Reviews and reviewers are both the saviour and damnation of writers. Without reviews, our work will go unnoticed and our efforts unrewarded, but like a two-edged sword, it cuts both ways.
Last year, Angry Robot Books held a launch party at Forbidden Planet in London, which was great fun, thanks to the efforts of all concerned. It was strange for me, though, because I didn’t have anything to promote other than myself. My debut novel was still a couple of months from publication and the best I could offer was an ARC or two and there were no-where near enough of those to go around. In a way, though, it was liberating as it freed me to chat to visitors and authors alike and made for a most engaging and enjoyable afternoon.
So, when someone sidled up to me and asked, “Have you had your first reviews yet?” I was slightly taken aback. I explained that the book had only just gone to the printers.
“You wait,” he said, in a manner of someone watching storm clouds bank up on the horizon.
He proceeded to quote a review he had received for a piece of his own writing, at length, word-for-word.
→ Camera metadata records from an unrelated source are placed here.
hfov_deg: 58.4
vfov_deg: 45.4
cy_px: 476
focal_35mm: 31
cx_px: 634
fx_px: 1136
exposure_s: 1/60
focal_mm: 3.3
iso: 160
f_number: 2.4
The comments were fiercely critical, vindictive and insulting. “You always remember the bad ones,” he whispered to me.
It was a strange comment to make at a launch party and the debut of a writing career and it struck me that he was carrying these comments around in his heart and that periodically, like a penitent monk, he would pick up the review and beat himself with it. Whether this was an incentive to improve his writing, or a way of dealing with his own insecurities I do not know, but I resolved not to carry bad reviews along with me. I would leave them behind me and move on.
Since then I have been fortunate enough to be blessed with some very positive reviews, but I have also learned something about the nature of reviews themselves.
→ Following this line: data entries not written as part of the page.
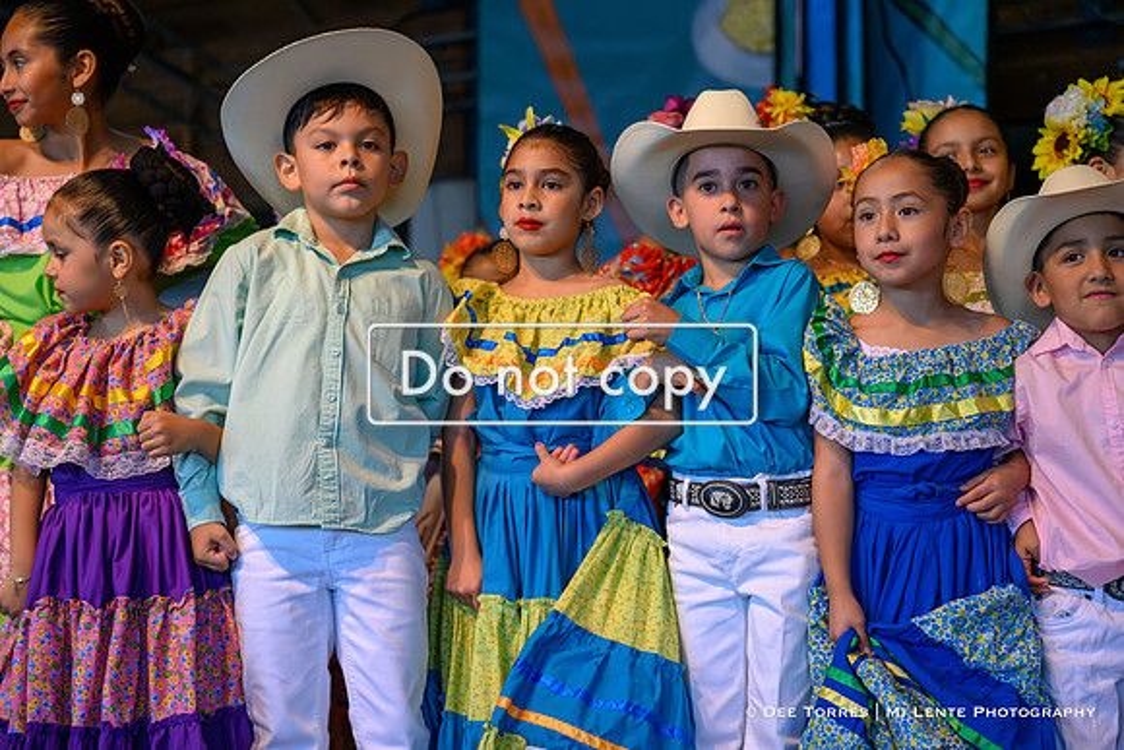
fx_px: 2186
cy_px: 375
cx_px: 562
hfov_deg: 28.8
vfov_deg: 19.5
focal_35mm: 70
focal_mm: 70
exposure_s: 1/1600
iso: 6400
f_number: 3.5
The truth is that when you release a story into the wild, something strange happens. The characters that you invented, the situation that you placed them in, is recreated in someone else’s head and what used to be yours becomes theirs. This is fundamental to the suspension of disbelief and, as an author, you rely on this to support your narrative. What you imagined, though, isn’t what they see, so what they are reviewing is not what you imagined. It is coloured by their experience and tinged with their memories, prejudiced with their loves and hates.
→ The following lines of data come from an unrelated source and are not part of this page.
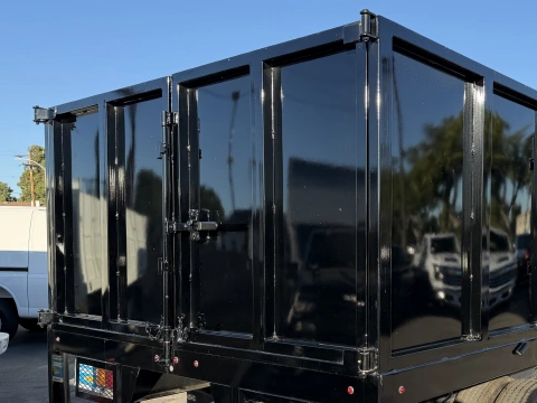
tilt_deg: -2.4
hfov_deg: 45.2
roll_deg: +1.3
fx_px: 621
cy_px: 273
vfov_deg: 35.6
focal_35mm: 40
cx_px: 402
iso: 80
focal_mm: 6.76
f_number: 1.78
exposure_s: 1/1585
I read yesterday a stunning review for J. Robert King’s, Angel of Death on DaveBrendon’s Fantasy and SciFi. Shortly afterwards, I saw a tweet from J Robert King saying, “The book *is* brutal, but Dave clearly got what I was after.”
As an author, I don’t think that you can ask more from a reviewer than to ‘get’ what we are after. If the reviewer liked or disliked the book, if it horrified or amused them, caused them to stay up late or throw the book at the wall, that is down to their personal experience of the book. They have made the effort to place themselves in an open state of mind that was receptive to the authors imaginings.
In contrast, as authors, it is down to us to set out those imaginings in such a way that it doesn’t matter whether the reader has comparable experience or even knowledge of the situation. It is our role to create that situation for them so that they may experience it for themselves. If we can achieve that, then the reviews that follow will be as glowing as the one mentioned here.